Depth: The distance from the top or surface of something to its bottom.
Words that can be used to describe 'depth':
- Steep
- Deep
- Long
- Tower
- Never ending
- Fathomless
Four annotated online pictures:
This photograph of a guitar is a photograph demonstrating depth. It displays depth through the angle it's been taken, as the audience are aware that this guitar has more to it than just what's being shown. It looks as though the strings on the guitar gather closer together the further they travel upwards, this is not the case. Because of the angle that this photograph has been shot from, it's deceiving. The strings that seem to have less space inbetween them only exhale this perception because they are not in focus. Rather than the picture being taken looking down on the strings, it has been taken looking through them; how most pictures are captured when on a mission to illustrate depth.

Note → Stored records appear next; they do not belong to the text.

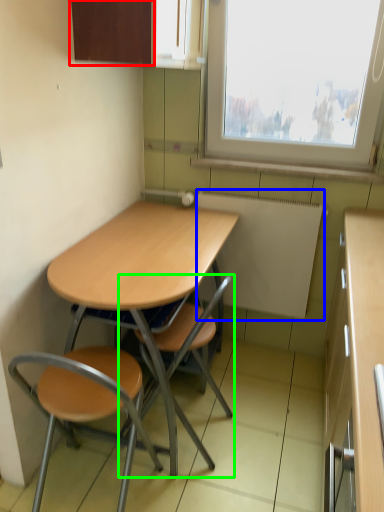
Question: Which is farther away from cabinetry (highlighted by a red box)? appliance (highlighted by a blue box) or chair (highlighted by a green box)?

Choices:
 (A) appliance
 (B) chair

Answer: (B)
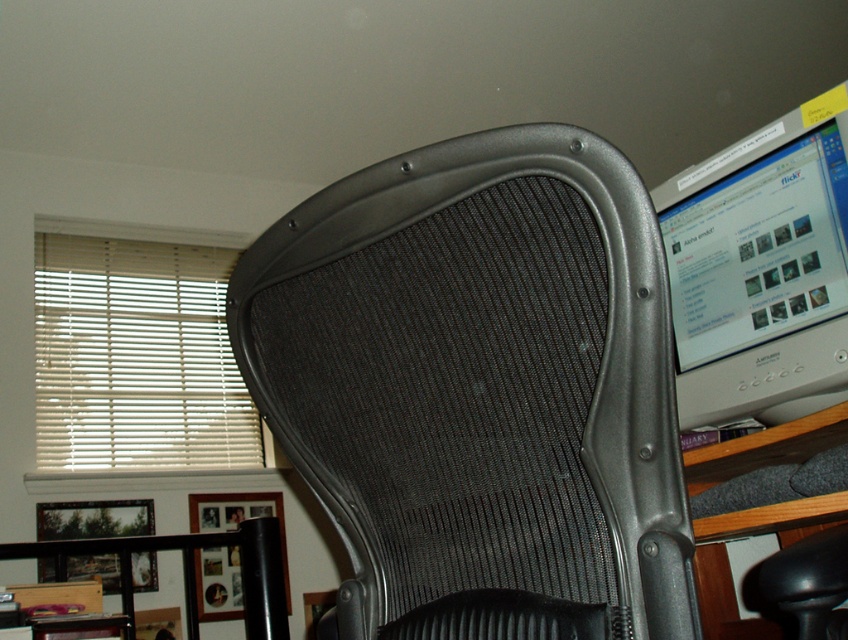
Question: Does silver metallic monitor at upper right appear on the right side of white/wooden blinds at left?

Choices:
 (A) yes
 (B) no

Answer: (A)

Question: Observing the image, what is the correct spatial positioning of silver metallic monitor at upper right in reference to white/wooden blinds at left?

Choices:
 (A) left
 (B) right

Answer: (B)

Question: Which object is farther from the camera taking this photo?

Choices:
 (A) silver metallic monitor at upper right
 (B) black mesh swivel chair at center
 (C) white/wooden blinds at left

Answer: (C)

Question: Is black mesh swivel chair at center smaller than white/wooden blinds at left?

Choices:
 (A) no
 (B) yes

Answer: (B)

Question: Which point is closer to the camera taking this photo?

Choices:
 (A) (790, 384)
 (B) (40, 426)

Answer: (A)

Question: Considering the real-world distances, which object is farthest from the silver metallic monitor at upper right?

Choices:
 (A) white/wooden blinds at left
 (B) black mesh swivel chair at center

Answer: (A)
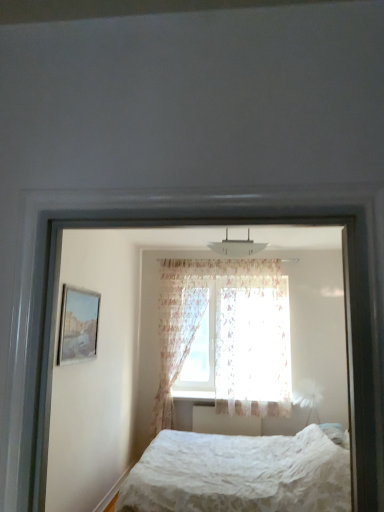
Question: Can you confirm if white textured bed at center, which is the 1th bed from front to back, is wider than matte glass picture frame at left?

Choices:
 (A) yes
 (B) no

Answer: (A)

Question: Considering the relative sizes of white textured bed at center, acting as the second bed starting from the bottom, and matte glass picture frame at left in the image provided, is white textured bed at center, acting as the second bed starting from the bottom, shorter than matte glass picture frame at left?

Choices:
 (A) yes
 (B) no

Answer: (B)

Question: Does white textured bed at center, which is the 1th bed from front to back, appear on the right side of matte glass picture frame at left?

Choices:
 (A) yes
 (B) no

Answer: (A)

Question: Is white textured bed at center, which is the 1th bed from top to bottom, completely or partially outside of matte glass picture frame at left?

Choices:
 (A) yes
 (B) no

Answer: (A)

Question: Is white textured bed at center, acting as the second bed starting from the bottom, behind matte glass picture frame at left?

Choices:
 (A) yes
 (B) no

Answer: (B)

Question: Is there a large distance between white textured bed at center, acting as the second bed starting from the bottom, and matte glass picture frame at left?

Choices:
 (A) no
 (B) yes

Answer: (B)

Question: Is white textured bed at center, which is the 1th bed from top to bottom, oriented away from floral fabric curtain at center, arranged as the 2th curtain when viewed from the right?

Choices:
 (A) no
 (B) yes

Answer: (B)

Question: Does white textured bed at center, which is the 1th bed from top to bottom, come behind floral fabric curtain at center, arranged as the 2th curtain when viewed from the right?

Choices:
 (A) no
 (B) yes

Answer: (A)

Question: Would you consider white textured bed at center, marked as the 2th bed in a back-to-front arrangement, to be distant from floral fabric curtain at center, the first curtain when ordered from left to right?

Choices:
 (A) no
 (B) yes

Answer: (B)

Question: Is white textured bed at center, acting as the second bed starting from the bottom, aimed at floral fabric curtain at center, arranged as the 2th curtain when viewed from the right?

Choices:
 (A) no
 (B) yes

Answer: (A)

Question: Is white textured bed at center, which is the 1th bed from front to back, not within floral fabric curtain at center, arranged as the 2th curtain when viewed from the right?

Choices:
 (A) no
 (B) yes

Answer: (B)

Question: Is white textured bed at center, which is the 1th bed from top to bottom, bigger than floral fabric curtain at center, the first curtain when ordered from left to right?

Choices:
 (A) no
 (B) yes

Answer: (A)

Question: Does white textured bed at center, which is the 1th bed from top to bottom, have a lesser width compared to white lace bed at lower center, the second bed in the top-to-bottom sequence?

Choices:
 (A) yes
 (B) no

Answer: (A)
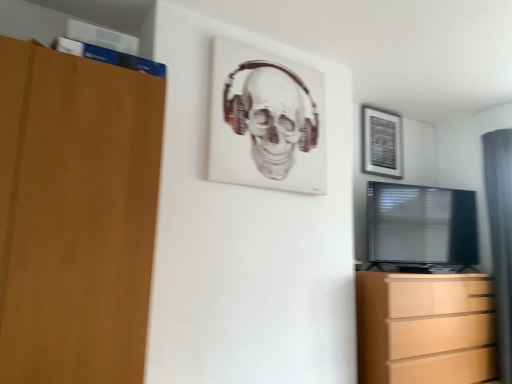
At what (x,y) coordinates should I click in order to perform the action: click on free space above white matte picture frame at upper center, the first picture frame positioned from the front (from a real-world perspective). Please return your answer as a coordinate pair (x, y). This screenshot has width=512, height=384. Looking at the image, I should click on (275, 55).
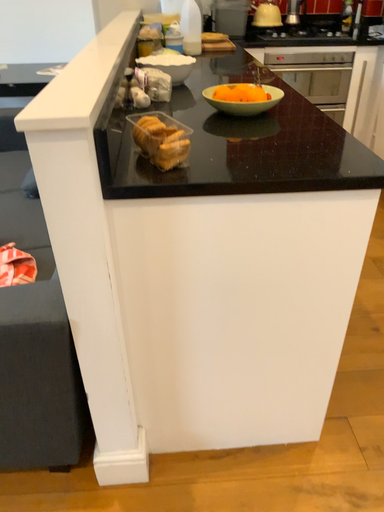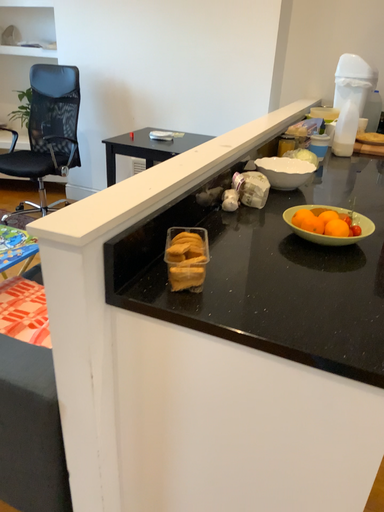
Question: Which way did the camera rotate in the video?

Choices:
 (A) rotated upward
 (B) rotated downward

Answer: (A)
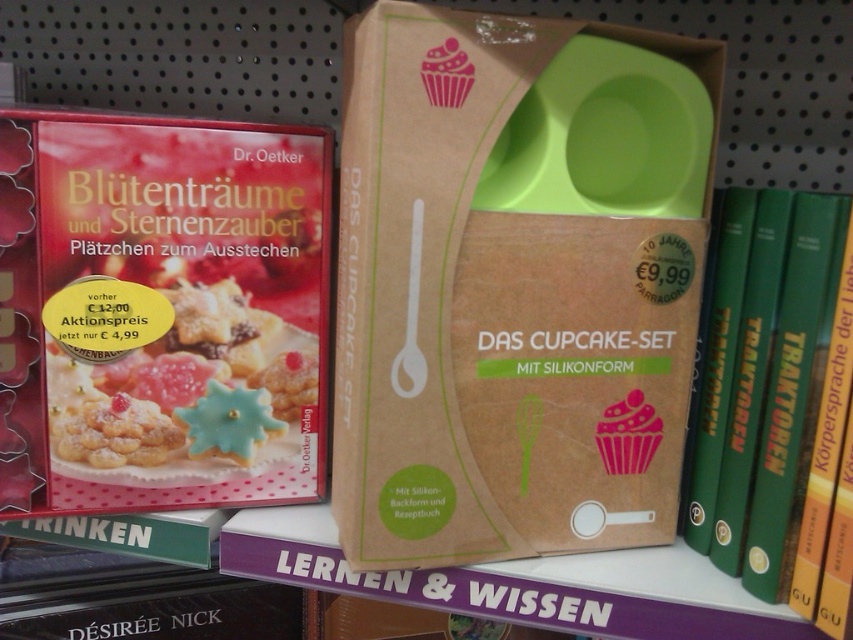
You are a customer in the store and want to know if the green matte book at right can fit into the same shelf space currently occupied by the matte plastic cookies at center. Based on their heights, would the book be taller than the cookies?

The green matte book at right is much taller than the matte plastic cookies at center, so yes, the book is taller and would require more vertical space than the cookies currently occupy.

You are organizing a baking event and have both the matte brown cardboard box at center and the green matte book at right. If you need to place them side by side on a shelf, which item should you place first to ensure they fit without overlapping?

The matte brown cardboard box at center has a larger width than the green matte book at right. Therefore, you should place the matte brown cardboard box at center first to accommodate its greater width, ensuring there is enough space for the smaller green matte book at right afterward.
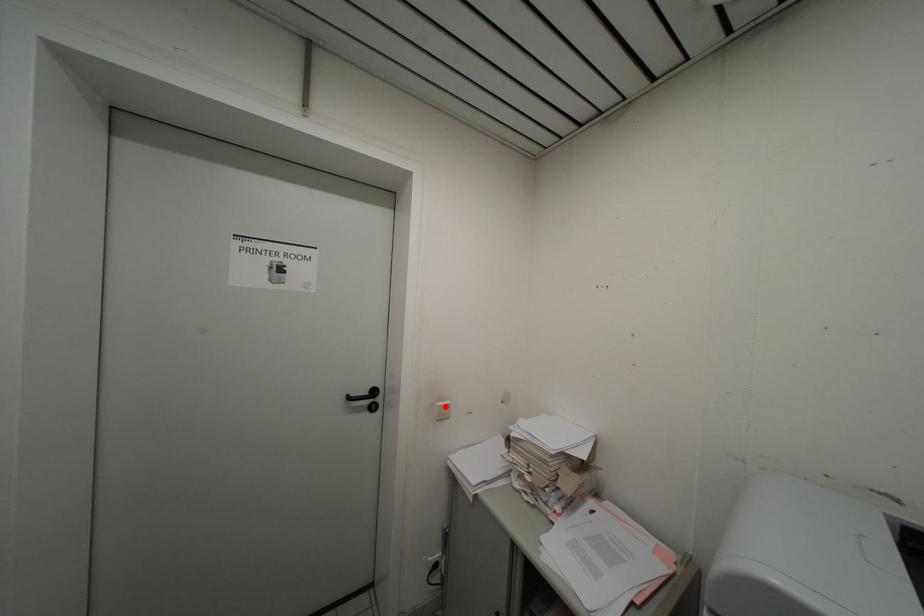
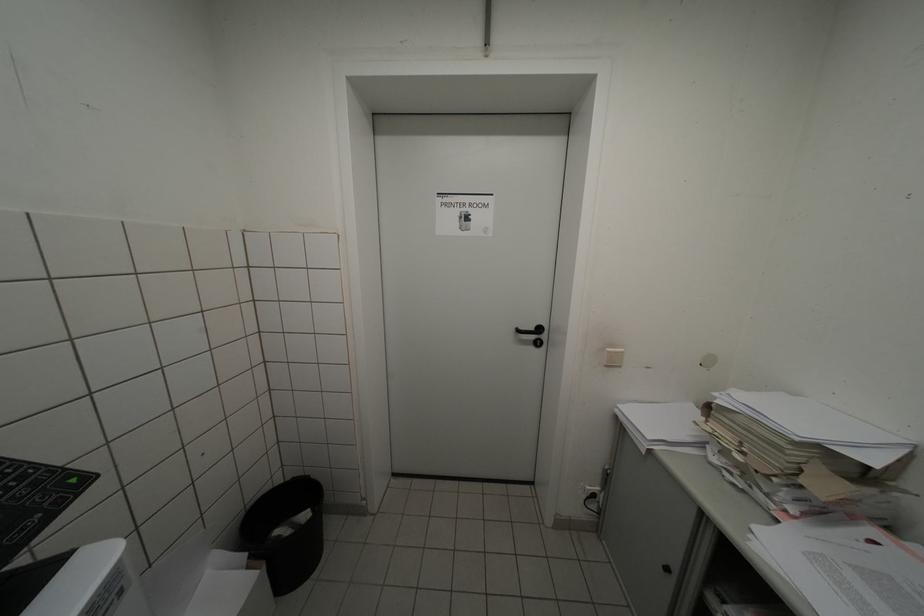
Find the pixel in the second image that matches the highlighted location in the first image.

(615, 352)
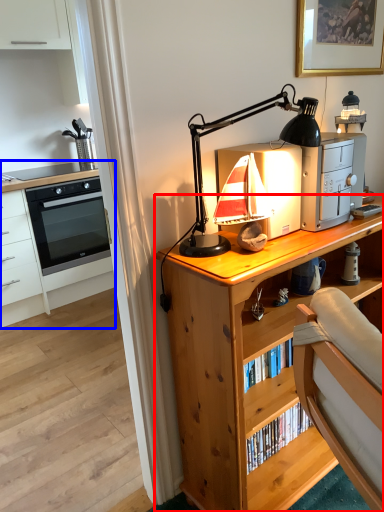
Question: Which of the following is the farthest to the observer, desk (highlighted by a red box) or chest of drawers (highlighted by a blue box)?

Choices:
 (A) desk
 (B) chest of drawers

Answer: (B)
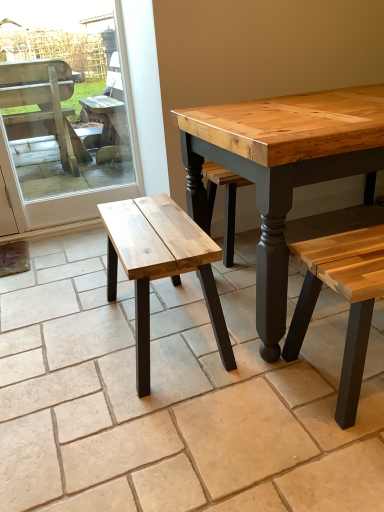
At what (x,y) coordinates should I click in order to perform the action: click on free location in front of natural wood bench at center. Please return your answer as a coordinate pair (x, y). Image resolution: width=384 pixels, height=512 pixels. Looking at the image, I should click on (162, 428).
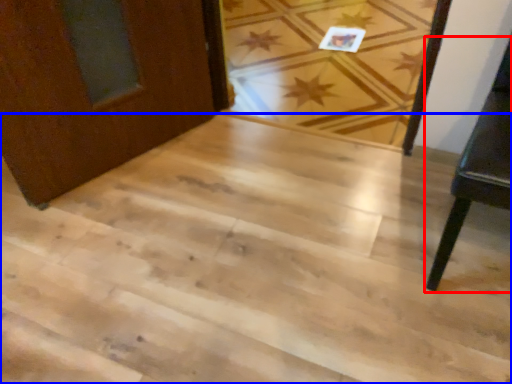
Question: Which point is further to the camera, furniture (highlighted by a red box) or stairwell (highlighted by a blue box)?

Choices:
 (A) furniture
 (B) stairwell

Answer: (B)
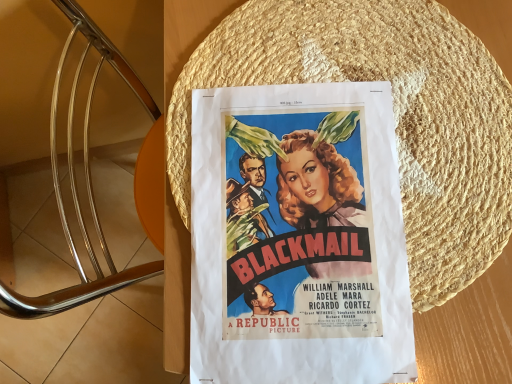
Identify the location of vacant point to the right of matte paper poster at center. (457, 204).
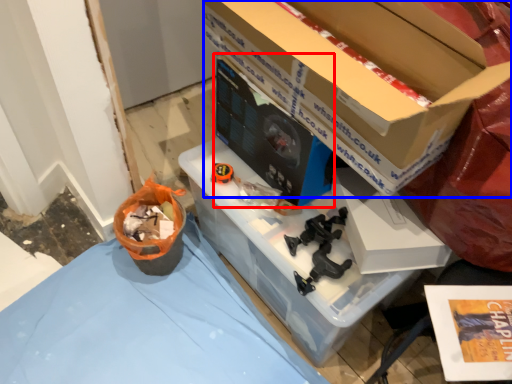
Question: Which of the following is the closest to the observer, desktop computer (highlighted by a red box) or box (highlighted by a blue box)?

Choices:
 (A) desktop computer
 (B) box

Answer: (B)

Only three apples have been used in this photograph, but this is enough to display the depth it produces. The apple behind the first is a lot more blurred than the apple in focus, and the apple behind the second is even more blurred than the two infront. This focuses the audiences attention on the main apple in the foreground, whilst still realising that this photograph has depth. All three apple's have the same length of shadow, and this shadow proves how the apples are all around about the same size even if the picture tells a different story, by demonstrating depth.
The female in this photograph is the subject. She is who the audience focus on when studying this image. Although depth may not be the main focal point, it still performs a large contribution to this photograph. As it may seem as though the train track she's laying on grows smaller and smaller the further away it becomes, it gives the impression that the woman would look the same as she does in this photograph as she would laying further down the train track. Depth causes this assumption, because the train track in the background is actually equal in size with the train track in the foreground.
In this photograph you can just about see three or four of the yellow markings in the middle of the road, as it's been taken from an angle close to the ground, again, looking 'through' the road. A lot of the road has been covered in this photograph, so it could come across as an illusion as to why we can only notice about three or four of the markings. You can probably guess the reason behind this 'illusion'. Yes, depth. Another perfect example of a photograph illustrating depth.
My definition of 'depth': An object that portrays the illusion of continuing forever whilst decreasing in size.